[[ INPUT DATA open ]]

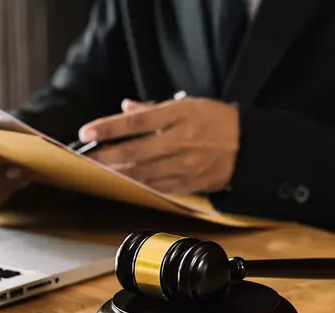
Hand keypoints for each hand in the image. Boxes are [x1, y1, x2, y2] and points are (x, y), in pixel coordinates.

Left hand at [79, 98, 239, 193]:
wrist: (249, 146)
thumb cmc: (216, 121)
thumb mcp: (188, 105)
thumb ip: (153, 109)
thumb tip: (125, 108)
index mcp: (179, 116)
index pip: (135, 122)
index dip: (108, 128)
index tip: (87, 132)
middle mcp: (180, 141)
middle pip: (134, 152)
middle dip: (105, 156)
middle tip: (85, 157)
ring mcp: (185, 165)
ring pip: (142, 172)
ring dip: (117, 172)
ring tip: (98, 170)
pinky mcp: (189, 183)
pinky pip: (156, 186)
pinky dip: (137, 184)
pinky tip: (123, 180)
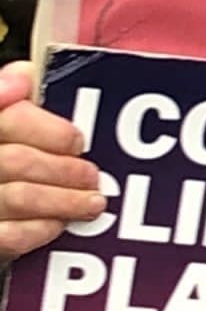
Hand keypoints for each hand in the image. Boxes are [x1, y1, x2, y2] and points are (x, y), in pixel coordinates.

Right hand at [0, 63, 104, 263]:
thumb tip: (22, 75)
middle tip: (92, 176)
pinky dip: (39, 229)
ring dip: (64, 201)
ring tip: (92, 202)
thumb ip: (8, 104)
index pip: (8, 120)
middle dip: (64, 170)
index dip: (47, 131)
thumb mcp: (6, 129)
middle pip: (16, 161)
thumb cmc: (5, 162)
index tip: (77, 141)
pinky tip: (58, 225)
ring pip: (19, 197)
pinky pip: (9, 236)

[[ INPUT DATA closed ]]
[[ INPUT DATA open ]]

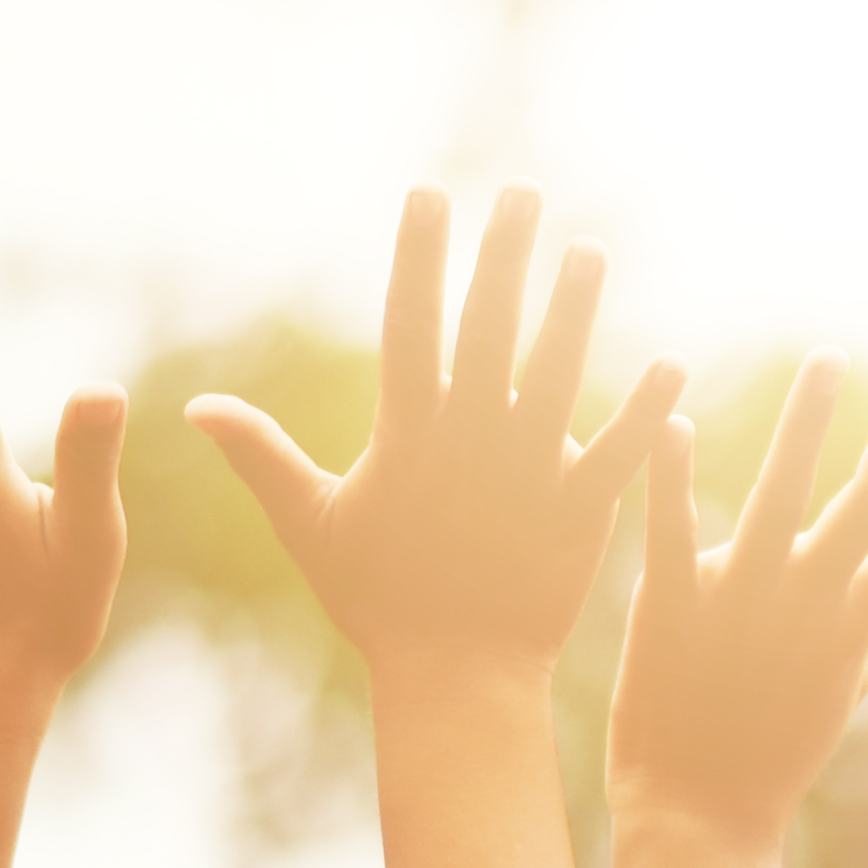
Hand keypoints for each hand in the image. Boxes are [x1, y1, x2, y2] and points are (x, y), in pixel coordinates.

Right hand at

[[ INPUT DATA closed ]]

Copy out whichever lines of the listing contain the word "ring".

ring mcp: (185, 165)
ring pip: (142, 172)
ring dip: (117, 172)
ring tip: (98, 170)
ring dip: (64, 201)
ring tip: (92, 202)
ring pip: (19, 197)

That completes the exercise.